- Instructions for the task
For the copy, please give all of the data again exactly and leave the pictures out.

Items listed in a dataset
======
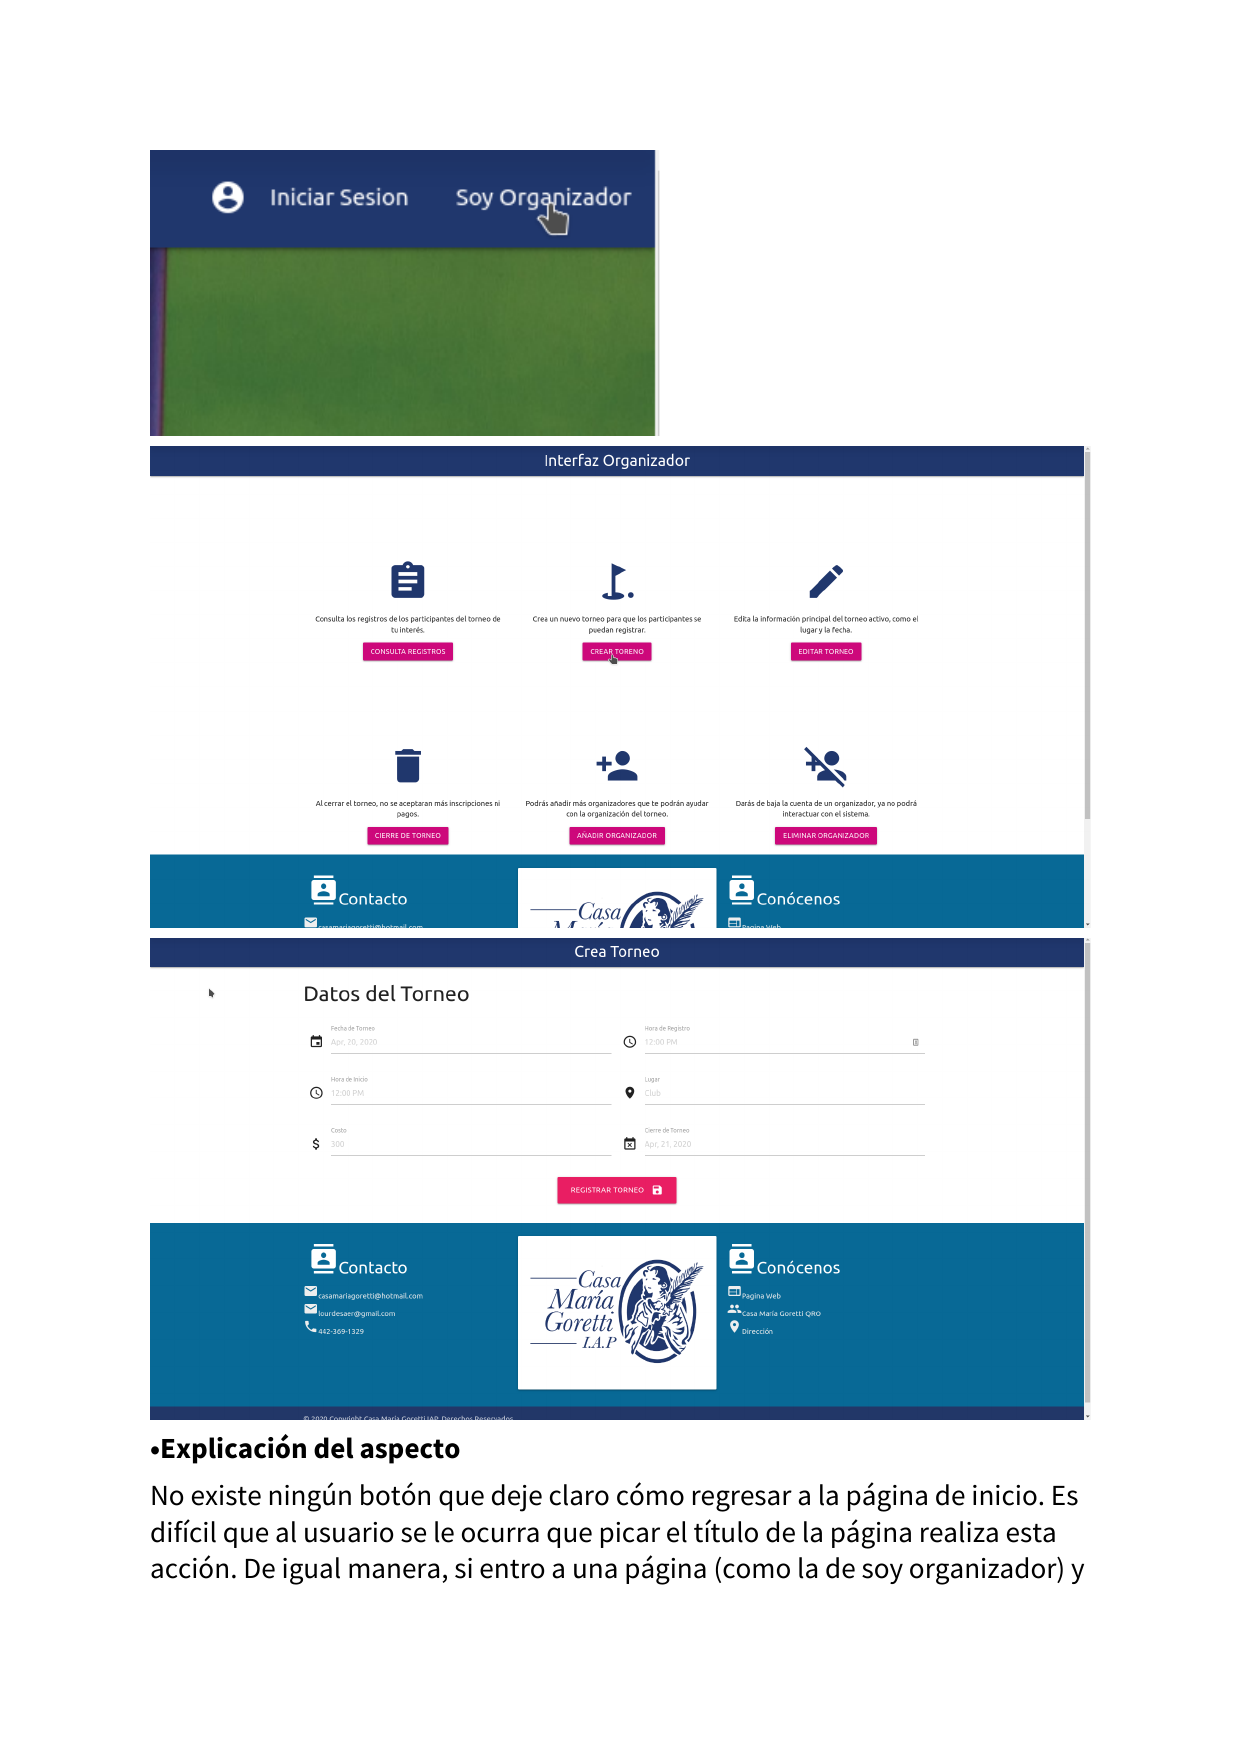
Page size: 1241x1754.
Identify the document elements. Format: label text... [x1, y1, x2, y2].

picture [150, 150, 660, 436]
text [150, 1477, 1090, 1587]
picture [305, 918, 316, 928]
picture [305, 1305, 316, 1313]
picture [374, 1294, 382, 1299]
picture [305, 1287, 316, 1295]
picture [519, 869, 716, 928]
picture [150, 938, 1091, 1420]
text •Explicación del aspecto [150, 1430, 1090, 1466]
picture [312, 881, 335, 899]
picture [731, 1321, 738, 1331]
picture [730, 881, 753, 899]
picture [730, 1249, 753, 1268]
picture [519, 1237, 716, 1389]
picture [150, 446, 1091, 928]
picture [312, 1249, 335, 1268]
======
- Response area
Page size: 1241x1754.
Identify the document elements. Format: label text... [x1, y1, x2, y2].

picture [150, 150, 660, 436]
text [150, 1477, 1090, 1587]
picture [305, 918, 316, 928]
picture [305, 1305, 316, 1313]
picture [374, 1294, 382, 1299]
picture [305, 1287, 316, 1295]
picture [519, 869, 716, 928]
picture [150, 938, 1091, 1420]
text •Explicación del aspecto [150, 1430, 1090, 1466]
picture [312, 881, 335, 899]
picture [731, 1321, 738, 1331]
picture [730, 881, 753, 899]
picture [730, 1249, 753, 1268]
picture [519, 1237, 716, 1389]
picture [150, 446, 1091, 928]
picture [312, 1249, 335, 1268]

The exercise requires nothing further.